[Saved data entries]
▶

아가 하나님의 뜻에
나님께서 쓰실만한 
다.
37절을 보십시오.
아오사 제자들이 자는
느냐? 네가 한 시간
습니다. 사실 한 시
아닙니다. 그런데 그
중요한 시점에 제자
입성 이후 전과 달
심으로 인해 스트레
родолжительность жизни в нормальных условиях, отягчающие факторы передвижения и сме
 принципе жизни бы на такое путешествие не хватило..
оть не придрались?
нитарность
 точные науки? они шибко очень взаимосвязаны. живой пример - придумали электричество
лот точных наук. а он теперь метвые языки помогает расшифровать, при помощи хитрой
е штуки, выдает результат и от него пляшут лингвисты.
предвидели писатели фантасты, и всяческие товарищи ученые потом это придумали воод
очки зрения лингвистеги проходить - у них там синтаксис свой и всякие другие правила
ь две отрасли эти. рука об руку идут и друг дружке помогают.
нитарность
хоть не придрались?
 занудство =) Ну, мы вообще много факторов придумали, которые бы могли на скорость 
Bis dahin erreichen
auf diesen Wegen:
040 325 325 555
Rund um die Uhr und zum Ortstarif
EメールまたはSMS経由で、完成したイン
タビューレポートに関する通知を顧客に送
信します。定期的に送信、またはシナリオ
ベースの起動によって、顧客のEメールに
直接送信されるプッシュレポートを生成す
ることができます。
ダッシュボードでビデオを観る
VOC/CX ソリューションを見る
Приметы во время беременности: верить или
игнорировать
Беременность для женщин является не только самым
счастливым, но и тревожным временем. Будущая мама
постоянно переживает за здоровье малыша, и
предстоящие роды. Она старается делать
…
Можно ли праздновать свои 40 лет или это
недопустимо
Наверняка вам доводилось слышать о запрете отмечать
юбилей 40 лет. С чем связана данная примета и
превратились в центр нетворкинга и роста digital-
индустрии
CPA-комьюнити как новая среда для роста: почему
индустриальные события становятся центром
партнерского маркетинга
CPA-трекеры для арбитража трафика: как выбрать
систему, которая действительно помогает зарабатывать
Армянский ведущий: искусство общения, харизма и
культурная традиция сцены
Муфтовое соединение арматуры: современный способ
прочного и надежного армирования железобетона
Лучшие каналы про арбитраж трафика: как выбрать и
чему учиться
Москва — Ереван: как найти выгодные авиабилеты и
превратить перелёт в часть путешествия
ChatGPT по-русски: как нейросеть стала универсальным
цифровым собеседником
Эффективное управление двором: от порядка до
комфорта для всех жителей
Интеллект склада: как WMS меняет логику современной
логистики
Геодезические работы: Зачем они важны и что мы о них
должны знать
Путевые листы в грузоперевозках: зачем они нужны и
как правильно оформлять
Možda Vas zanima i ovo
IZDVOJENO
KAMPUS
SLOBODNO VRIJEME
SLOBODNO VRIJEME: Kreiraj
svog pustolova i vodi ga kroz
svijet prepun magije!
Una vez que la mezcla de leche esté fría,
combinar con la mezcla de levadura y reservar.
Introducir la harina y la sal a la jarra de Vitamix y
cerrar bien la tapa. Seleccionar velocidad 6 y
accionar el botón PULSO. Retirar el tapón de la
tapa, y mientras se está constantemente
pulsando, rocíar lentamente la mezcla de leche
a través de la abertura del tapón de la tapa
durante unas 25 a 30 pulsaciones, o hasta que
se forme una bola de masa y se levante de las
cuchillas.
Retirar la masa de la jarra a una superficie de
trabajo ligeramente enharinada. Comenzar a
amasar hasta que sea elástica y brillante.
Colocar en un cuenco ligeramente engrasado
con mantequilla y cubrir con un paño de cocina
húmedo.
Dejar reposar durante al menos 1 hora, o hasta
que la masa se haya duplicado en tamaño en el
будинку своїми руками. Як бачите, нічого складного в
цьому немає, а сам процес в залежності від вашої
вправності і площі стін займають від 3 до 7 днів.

◀

• Assignment: Render the lines from the start of the data through the line containing "лот точных наук." as a Markdown table with the columns "Row" and "Line text," skipping any blank lines.

• Written solution:
| Row | Line text |
|---|---|
| 1 | 아가 하나님의 뜻에 |
| 2 | 나님께서 쓰실만한  |
| 3 | 다. |
| 4 | 37절을 보십시오. |
| 5 | 아오사 제자들이 자는 |
| 6 | 느냐? 네가 한 시간 |
| 7 | 습니다. 사실 한 시 |
| 8 | 아닙니다. 그런데 그 |
| 9 | 중요한 시점에 제자 |
| 10 | 입성 이후 전과 달 |
| 11 | 심으로 인해 스트레 |
| 12 | родолжительность жизни в нормальных условиях, отягчающие факторы передвижения и сме |
| 13 |  принципе жизни бы на такое путешествие не хватило.. |
| 14 | оть не придрались? |
| 15 | нитарность |
| 16 |  точные науки? они шибко очень взаимосвязаны. живой пример - придумали электричество |
| 17 | лот точных наук. а он теперь метвые языки помогает расшифровать, при помощи хитрой |